**YOUR OBJECTIVE**
For the listing below, print exactly the lines from the line with "X132715000Y-128270000D03*" to the line with "X91440000Y-101600000D03*", both included, and nothing beyond them.

• • •

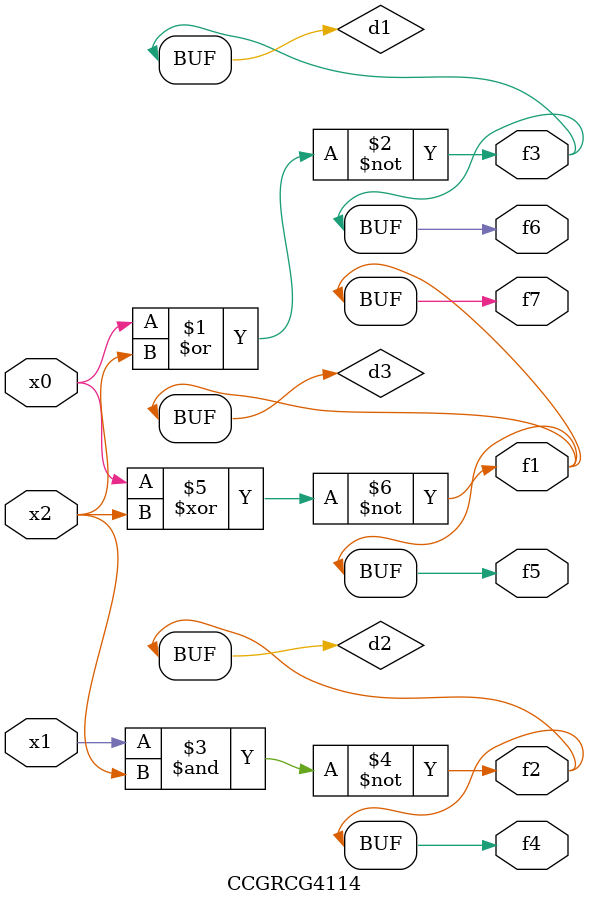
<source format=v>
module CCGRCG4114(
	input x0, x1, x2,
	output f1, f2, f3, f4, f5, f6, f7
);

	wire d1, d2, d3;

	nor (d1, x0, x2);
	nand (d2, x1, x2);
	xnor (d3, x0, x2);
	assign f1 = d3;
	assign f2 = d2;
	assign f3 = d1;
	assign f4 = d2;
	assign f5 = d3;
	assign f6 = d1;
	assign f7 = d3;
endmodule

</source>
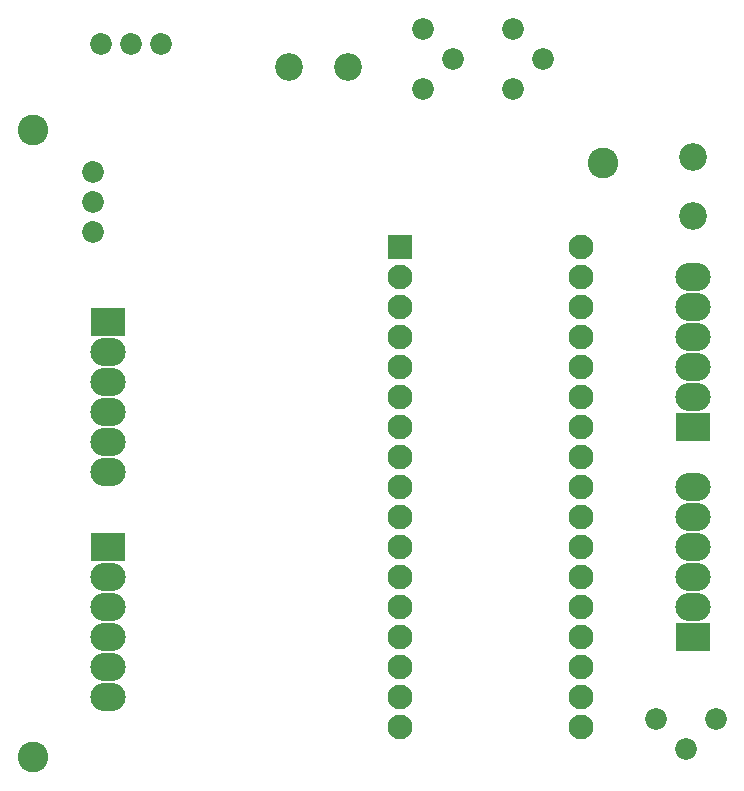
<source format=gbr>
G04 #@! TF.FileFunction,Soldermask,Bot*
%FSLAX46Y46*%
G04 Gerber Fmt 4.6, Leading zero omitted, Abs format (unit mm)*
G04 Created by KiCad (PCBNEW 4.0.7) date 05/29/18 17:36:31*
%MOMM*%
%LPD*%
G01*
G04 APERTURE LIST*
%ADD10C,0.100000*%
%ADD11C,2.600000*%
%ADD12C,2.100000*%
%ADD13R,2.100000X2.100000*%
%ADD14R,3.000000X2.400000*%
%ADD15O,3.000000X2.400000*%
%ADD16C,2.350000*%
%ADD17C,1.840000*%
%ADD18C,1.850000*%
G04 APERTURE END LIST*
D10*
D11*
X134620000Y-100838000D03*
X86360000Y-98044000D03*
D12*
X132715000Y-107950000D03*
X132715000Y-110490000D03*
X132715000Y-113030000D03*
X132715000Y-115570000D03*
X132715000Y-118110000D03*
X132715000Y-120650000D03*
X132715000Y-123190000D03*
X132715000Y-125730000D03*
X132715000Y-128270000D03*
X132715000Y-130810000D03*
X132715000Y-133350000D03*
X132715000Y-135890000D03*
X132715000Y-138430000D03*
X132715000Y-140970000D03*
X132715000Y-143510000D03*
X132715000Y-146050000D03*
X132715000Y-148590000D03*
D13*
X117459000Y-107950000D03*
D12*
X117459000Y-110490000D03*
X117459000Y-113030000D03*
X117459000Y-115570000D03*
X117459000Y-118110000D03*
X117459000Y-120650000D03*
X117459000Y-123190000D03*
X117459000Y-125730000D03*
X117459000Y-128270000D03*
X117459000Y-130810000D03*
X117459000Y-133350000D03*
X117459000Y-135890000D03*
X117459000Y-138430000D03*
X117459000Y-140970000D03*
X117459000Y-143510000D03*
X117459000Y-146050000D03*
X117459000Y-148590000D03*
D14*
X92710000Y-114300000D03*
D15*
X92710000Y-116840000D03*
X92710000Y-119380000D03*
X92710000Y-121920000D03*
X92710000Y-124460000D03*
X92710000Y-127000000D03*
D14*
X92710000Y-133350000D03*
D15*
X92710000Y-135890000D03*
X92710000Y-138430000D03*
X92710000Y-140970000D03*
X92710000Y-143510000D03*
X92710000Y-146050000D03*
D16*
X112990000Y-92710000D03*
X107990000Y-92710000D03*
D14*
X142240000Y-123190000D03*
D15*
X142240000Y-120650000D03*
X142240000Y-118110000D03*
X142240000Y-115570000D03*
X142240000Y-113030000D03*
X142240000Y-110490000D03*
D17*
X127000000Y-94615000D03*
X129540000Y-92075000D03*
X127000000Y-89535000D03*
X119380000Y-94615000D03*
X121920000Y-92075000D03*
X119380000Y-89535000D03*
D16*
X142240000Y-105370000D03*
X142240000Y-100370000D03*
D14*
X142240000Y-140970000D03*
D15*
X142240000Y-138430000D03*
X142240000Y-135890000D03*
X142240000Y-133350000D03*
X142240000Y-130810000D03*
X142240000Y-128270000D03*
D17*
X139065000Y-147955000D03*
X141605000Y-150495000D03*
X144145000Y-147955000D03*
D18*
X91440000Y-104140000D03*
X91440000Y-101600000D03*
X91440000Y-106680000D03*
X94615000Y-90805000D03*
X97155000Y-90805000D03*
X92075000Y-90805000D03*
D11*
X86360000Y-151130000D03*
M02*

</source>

• • •

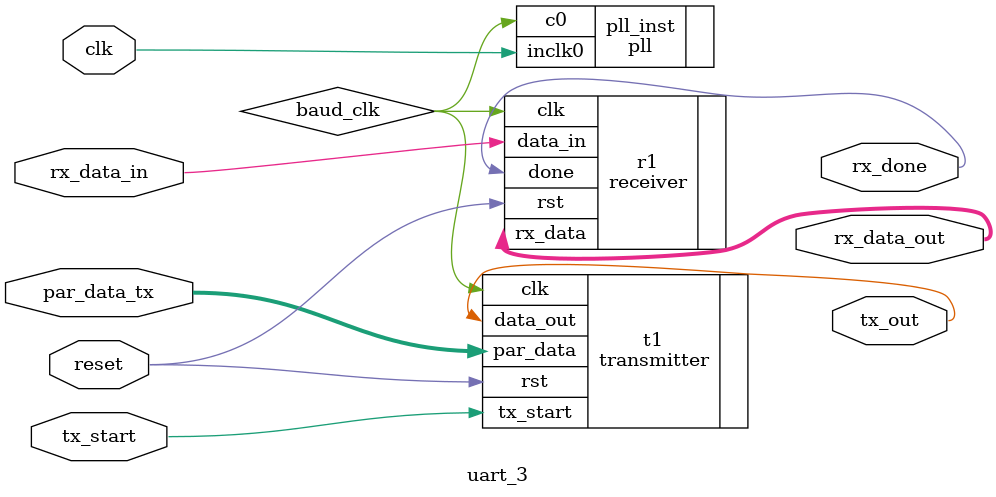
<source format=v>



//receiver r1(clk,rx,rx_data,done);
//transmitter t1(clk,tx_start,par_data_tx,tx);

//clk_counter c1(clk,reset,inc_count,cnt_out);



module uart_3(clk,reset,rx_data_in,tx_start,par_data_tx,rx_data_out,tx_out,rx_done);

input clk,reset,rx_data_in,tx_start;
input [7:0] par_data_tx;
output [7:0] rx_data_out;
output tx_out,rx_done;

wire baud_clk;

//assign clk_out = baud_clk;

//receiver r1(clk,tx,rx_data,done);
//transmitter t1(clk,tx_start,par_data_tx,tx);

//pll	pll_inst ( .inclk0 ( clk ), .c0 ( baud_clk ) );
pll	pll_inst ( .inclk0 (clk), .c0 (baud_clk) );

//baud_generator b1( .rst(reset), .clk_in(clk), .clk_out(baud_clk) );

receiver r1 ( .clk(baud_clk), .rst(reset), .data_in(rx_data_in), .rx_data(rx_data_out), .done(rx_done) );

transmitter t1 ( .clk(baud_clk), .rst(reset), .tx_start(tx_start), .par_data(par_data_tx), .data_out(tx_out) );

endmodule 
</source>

• • •

**ANSWER SECTION**
X132715000Y-128270000D03*
X132715000Y-130810000D03*
X132715000Y-133350000D03*
X132715000Y-135890000D03*
X132715000Y-138430000D03*
X132715000Y-140970000D03*
X132715000Y-143510000D03*
X132715000Y-146050000D03*
X132715000Y-148590000D03*
D13*
X117459000Y-107950000D03*
D12*
X117459000Y-110490000D03*
X117459000Y-113030000D03*
X117459000Y-115570000D03*
X117459000Y-118110000D03*
X117459000Y-120650000D03*
X117459000Y-123190000D03*
X117459000Y-125730000D03*
X117459000Y-128270000D03*
X117459000Y-130810000D03*
X117459000Y-133350000D03*
X117459000Y-135890000D03*
X117459000Y-138430000D03*
X117459000Y-140970000D03*
X117459000Y-143510000D03*
X117459000Y-146050000D03*
X117459000Y-148590000D03*
D14*
X92710000Y-114300000D03*
D15*
X92710000Y-116840000D03*
X92710000Y-119380000D03*
X92710000Y-121920000D03*
X92710000Y-124460000D03*
X92710000Y-127000000D03*
D14*
X92710000Y-133350000D03*
D15*
X92710000Y-135890000D03*
X92710000Y-138430000D03*
X92710000Y-140970000D03*
X92710000Y-143510000D03*
X92710000Y-146050000D03*
D16*
X112990000Y-92710000D03*
X107990000Y-92710000D03*
D14*
X142240000Y-123190000D03*
D15*
X142240000Y-120650000D03*
X142240000Y-118110000D03*
X142240000Y-115570000D03*
X142240000Y-113030000D03*
X142240000Y-110490000D03*
D17*
X127000000Y-94615000D03*
X129540000Y-92075000D03*
X127000000Y-89535000D03*
X119380000Y-94615000D03*
X121920000Y-92075000D03*
X119380000Y-89535000D03*
D16*
X142240000Y-105370000D03*
X142240000Y-100370000D03*
D14*
X142240000Y-140970000D03*
D15*
X142240000Y-138430000D03*
X142240000Y-135890000D03*
X142240000Y-133350000D03*
X142240000Y-130810000D03*
X142240000Y-128270000D03*
D17*
X139065000Y-147955000D03*
X141605000Y-150495000D03*
X144145000Y-147955000D03*
D18*
X91440000Y-104140000D03*
X91440000Y-101600000D03*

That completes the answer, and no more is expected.